Synthesis of NAD+ by NAMPT has been shown to be highly sensitive to nutritional changes in adipose tissue. Mice-fed hyper-calorific diets have decreased NAD+ levels, primarily as a result of a reduction in NAMPT.25,26 In addition, circulating extracellular-secreted form of NAMPT (eNAMPT), also known as pre-B cell colony-enhancing factor or visfatin, has been reported to be associated with several metabolic and inflammatory disorders such as obesity.27 However, the correlation of plasma eNAMPT levels in obesity and other metabolic disorders still unclear. eNAMPT was not lowered following Metformin treatment, low caloric diets or after gastric surgery in obese patients.28 The lack of correlation could be attributed to the lack of eNAMPT plasma assay sensitivity.29 In our study, Metformin lowered cellular NAMPT expression in PBMC in addition to SIRT-1. Metformin has been proposed to operate as an agonist of SIRT-1.11 Through activation of SIRT-1, whole-body insulin resistance is prevented by increased Adiponectin release. SIRT-1 also inhibits the activation of Peroxisome proliferator-activated receptor-γ (PPARγ)-dependent insulin-resistance genes. Whether Metformin exerts its effect on NAMPT-SIRT-1- PPARγ pathway by modulating hNAA40 is a possibility and requires further investigation.

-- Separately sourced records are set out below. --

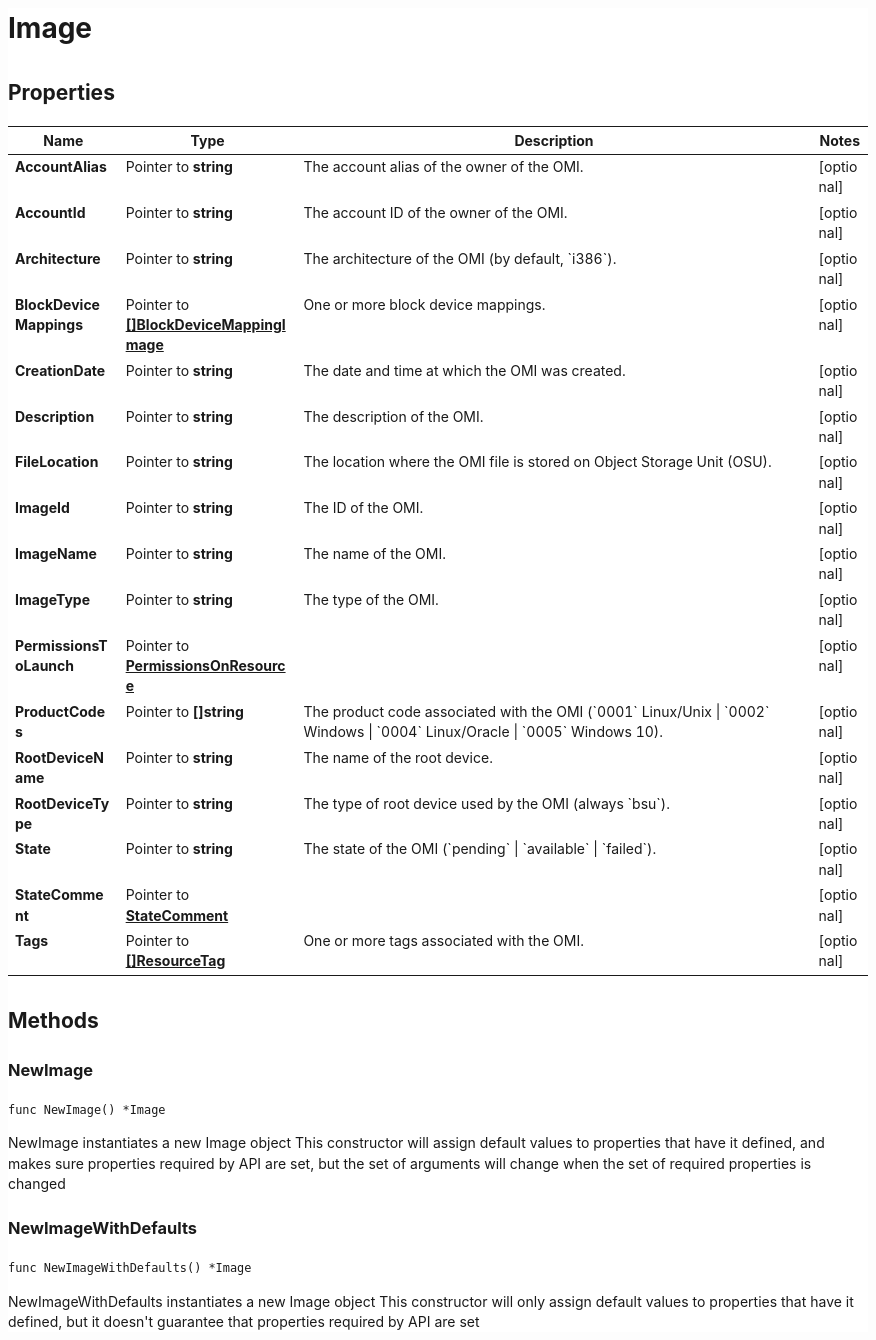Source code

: # Image

## Properties

Name | Type | Description | Notes
------------ | ------------- | ------------- | -------------
**AccountAlias** | Pointer to **string** | The account alias of the owner of the OMI. | [optional] 
**AccountId** | Pointer to **string** | The account ID of the owner of the OMI. | [optional] 
**Architecture** | Pointer to **string** | The architecture of the OMI (by default, &#x60;i386&#x60;). | [optional] 
**BlockDeviceMappings** | Pointer to [**[]BlockDeviceMappingImage**](BlockDeviceMappingImage.md) | One or more block device mappings. | [optional] 
**CreationDate** | Pointer to **string** | The date and time at which the OMI was created. | [optional] 
**Description** | Pointer to **string** | The description of the OMI. | [optional] 
**FileLocation** | Pointer to **string** | The location where the OMI file is stored on Object Storage Unit (OSU). | [optional] 
**ImageId** | Pointer to **string** | The ID of the OMI. | [optional] 
**ImageName** | Pointer to **string** | The name of the OMI. | [optional] 
**ImageType** | Pointer to **string** | The type of the OMI. | [optional] 
**PermissionsToLaunch** | Pointer to [**PermissionsOnResource**](PermissionsOnResource.md) |  | [optional] 
**ProductCodes** | Pointer to **[]string** | The product code associated with the OMI (&#x60;0001&#x60; Linux/Unix \\| &#x60;0002&#x60; Windows \\| &#x60;0004&#x60; Linux/Oracle \\| &#x60;0005&#x60; Windows 10). | [optional] 
**RootDeviceName** | Pointer to **string** | The name of the root device. | [optional] 
**RootDeviceType** | Pointer to **string** | The type of root device used by the OMI (always &#x60;bsu&#x60;). | [optional] 
**State** | Pointer to **string** | The state of the OMI (&#x60;pending&#x60; \\| &#x60;available&#x60; \\| &#x60;failed&#x60;). | [optional] 
**StateComment** | Pointer to [**StateComment**](StateComment.md) |  | [optional] 
**Tags** | Pointer to [**[]ResourceTag**](ResourceTag.md) | One or more tags associated with the OMI. | [optional] 

## Methods

### NewImage

`func NewImage() *Image`

NewImage instantiates a new Image object
This constructor will assign default values to properties that have it defined,
and makes sure properties required by API are set, but the set of arguments
will change when the set of required properties is changed

### NewImageWithDefaults

`func NewImageWithDefaults() *Image`

NewImageWithDefaults instantiates a new Image object
This constructor will only assign default values to properties that have it defined,
but it doesn't guarantee that properties required by API are set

Human primary monocytes comprise a heterogeneous population that can be classified into three subsets based on CD14 and CD16 expression.30,31 A dichotomy has been proposed for macrophage activation: classic (M1) vs alternative (M2). The proinflammatory and phagocytic M1 macrophages are classically activated, typically by IFN-γ or lipopolysaccharide (LPS), whereas M2 macrophages decrease inflammation and encourage tissue repair. The highly pro-inflammatory nature of the non-classical monocytes could be a manifestation of the senescence-associated secretory phenotype (SASP). Interestingly, an accumulation of the non-classical monocytes, in conjunction with higher levels of plasma TNFα and interleukin-8 (IL-8), has been observed in the elderly.32 Our previous study has shown that PBMC from T2DM subjects have increased expression of IL-6, inducible nitric oxide synthase (iNOS), TNFα, CD36, and CD206 and reduced expression of CD11b, CD11c, CD169, and CD163 (19). Other studies have demonstrated an increased inflammatory state in obesity and T2DM.33–35 Similarly, caloric intake has been shown to induce an acute inflammatory response in PBMC of healthy subjects22,36,37 while insulin infusion reduced inflammation.23,38 These factors may contribute to inflammaging and age-related inflammatory conditions, such as atherosclerosis observed in T2DM. In this study, PBMC present in T2DM has increased hNAA40 and a decreased NAMPT and SIRT-1 expression. These data suggest that PBMC are senescent cells since NAMPT and SIRT-1 expression is inhibited. Interestingly, caloric restriction has been shown to reduce inflammation and oxidative stress and results in prolonged lifespan.5,39–41 Metformin, on the other hand, reduced the expression of hNAA40 and reverted the expression levels of NAMPT and SIRT-1 in PBMC to normal levels. Metformin has been shown previously to reduce caloric intake.42 In addition, Metformin not only improves chronic inflammation through the improvement of metabolic parameters such as hyperglycemia, insulin resistance, and atherogenic dyslipidemia but also has a direct anti-inflammatory action.43–45 These effects could explain the modulatory effect of Metformin on hNAA40/NAMPT/SIRT-1 pathway (Figure 3) but do not exclude a direct effect of Metformin on hNAA40/NAMPT/SIRT-1 pathway. Further studies are needed to explore this effect.

Figure 3

A proposed mechanism by which Metformin could be exerting its anti-aging properties. Insulin resistance and chronic food intake may lead to an increased inflammatory state present in T2DM which results in an increase in hNAA40 and reduction in NAMPT and SIRT-1. Metformin could be exerting its effect by reducing caloric intake, insulin resistance, and inflammation.